With this new round of grants, NSF and funding partners have now invested close to half a billion dollars in the AI Institutes research network, which reaches almost every U.S. state. (Graphic by National Science Foundation)

Keith Paustian, University Distinguished Professor in Soil and Crop Sciences and a senior research scientist at the Natural Resource Ecology Laboratory (NREL), will lead CSU’s AI-CLIMATE team of faculty, postdoctoral researchers, and students. Other CSU scientists on the team include:

  • Francesca Cotrufo, professor of Soil and Crop Sciences and senior research scientist at NREL
  • Patrick Keys, assistant professor of Atmospheric Science
  • Nathan Mueller, assistant professor of Ecosystem Science and Sustainability and Soil and Crop Sciences
  • Stephen Ogle, professor of Ecosystem Science and Sustainability and senior research scientist at NREL
  • Sangmi Pallickara, professor of Computer Science
  • Shrideep Pallickara, professor of Computer Science
  • Yao Zhang, research scientist at NREL and in Soil and Crop Sciences

“Climate change presents one of humanity’s greatest challenges – now and for the foreseeable future,” Paustian said. “Our agricultural and forest land represents both a major source of greenhouse gas emissions but also a major opportunity for CO2 drawdown and emission mitigation. New AI-based technologies may revolutionize our capacity to predict climate change impacts on farms, ranches and forests and to quantify the diverse GHG emission sources and optimize management improvements and policies to radically cut emissions, as part of a net-zero future.”

The CSU team will develop AI-guided methods for model-based predictions of soil carbon stock changes and soil greenhouse gas emissions, including the implementation of data assimilation approaches and knowledge-guided machine learning models with process-based biogeochemical models. AI-based analysis methods will be developed to improve the measurement of soil organic matter components and other key soil attributes using infrared spectroscopy. Together these developments will help to improve measurement and monitoring associated with carbon offset programs and climate-smart commodity metrics.

Foundational AI research will be directed toward developing “digital twins” that meld simulation and observational data sets down to the level of farms, ranches, and forest stands, to evaluate management, policy, and economic interactions for different adaptation and mitigation options. The twin is an AI-guided digital representation of the farm that encapsulates the factors that influence the farm, a history of grower-specified management decisions, and the impact of these management decisions that account for GHG emissions, crop yields, and economics.
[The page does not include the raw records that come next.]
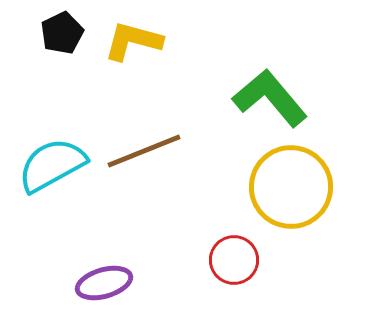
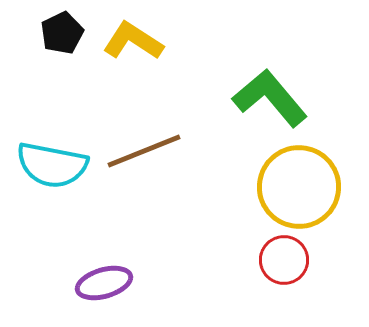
yellow L-shape: rotated 18 degrees clockwise
cyan semicircle: rotated 140 degrees counterclockwise
yellow circle: moved 8 px right
red circle: moved 50 px right
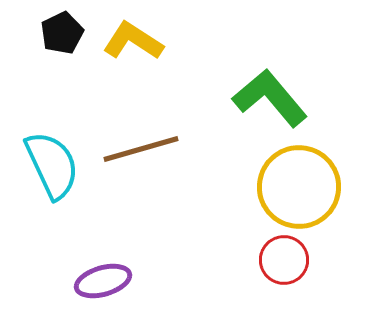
brown line: moved 3 px left, 2 px up; rotated 6 degrees clockwise
cyan semicircle: rotated 126 degrees counterclockwise
purple ellipse: moved 1 px left, 2 px up
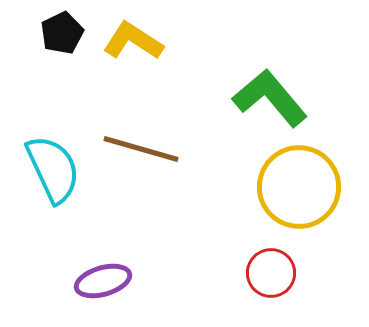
brown line: rotated 32 degrees clockwise
cyan semicircle: moved 1 px right, 4 px down
red circle: moved 13 px left, 13 px down
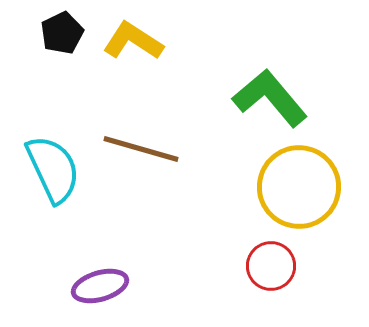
red circle: moved 7 px up
purple ellipse: moved 3 px left, 5 px down
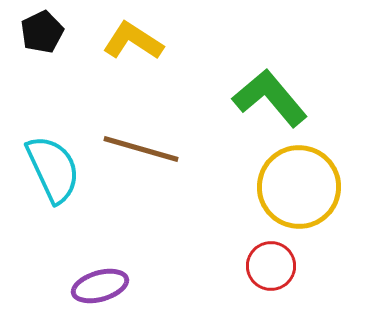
black pentagon: moved 20 px left, 1 px up
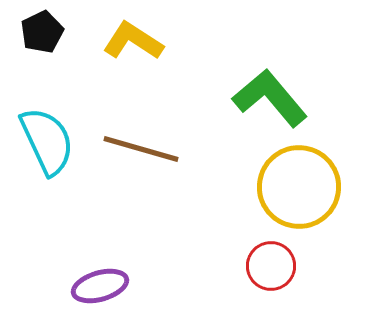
cyan semicircle: moved 6 px left, 28 px up
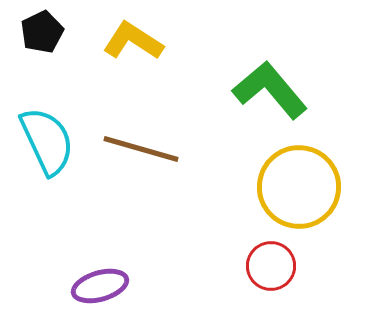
green L-shape: moved 8 px up
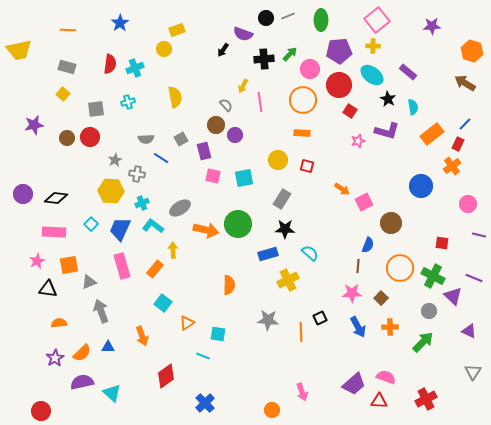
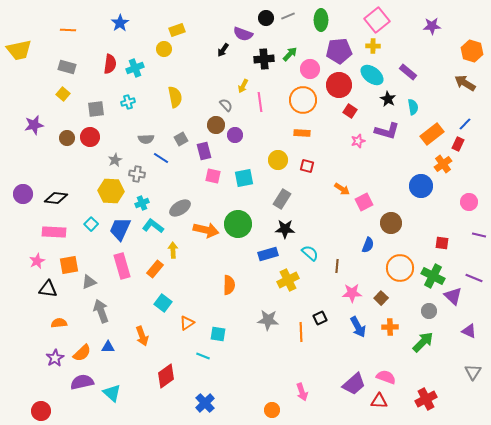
orange cross at (452, 166): moved 9 px left, 2 px up
pink circle at (468, 204): moved 1 px right, 2 px up
brown line at (358, 266): moved 21 px left
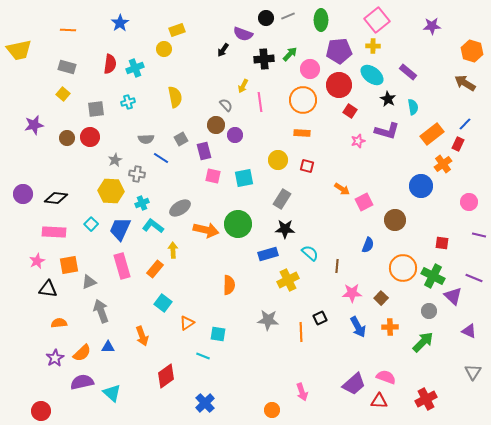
brown circle at (391, 223): moved 4 px right, 3 px up
orange circle at (400, 268): moved 3 px right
“The digital twin will allow growers to interactively explore climate-related trade-offs (GHG emissions and carbon sequestration), resilience, and vulnerabilities to impacts of short-term weather variability and long-term climate changes,” said Shrideep Pallickara, who will lead the digital twin portion of the project with Sangmi Pallickara, both CSU professors of Computer Science.

The CSU team also will reach out to stakeholders and the public by developing narrative scenarios based on AI Institute research, policy and social insights, and educational materials that support AI Institute activities.

CSU is a world leader in several areas of research related to climate-smart agriculture, including advanced methods for quantifying carbon and GHG emissions from agricultural systems, dynamics of soil organic matter and implications for carbon dioxide drawdown and improved soil health, assessment of climate change impacts and adaptation of agricultural lands, and outreach and education on climate-smart agriculture.

Read more about all the new AI Research Institutes on the NSF website.

The Natural Resource Ecology Laboratory, through which CSU’s partnership with the AI Institute is administered, is part of the Warner College of Natural Resources. The Department of Ecosystem Science and Sustainability is in the Warner College of Natural Resources; the Department of Soil and Crop Sciences is in the College of Agricultural Sciences; the Department of Computer Science is in the College of Natural Sciences; and the Department of Atmospheric Science is in the Walter Scott, Jr. College of Engineering.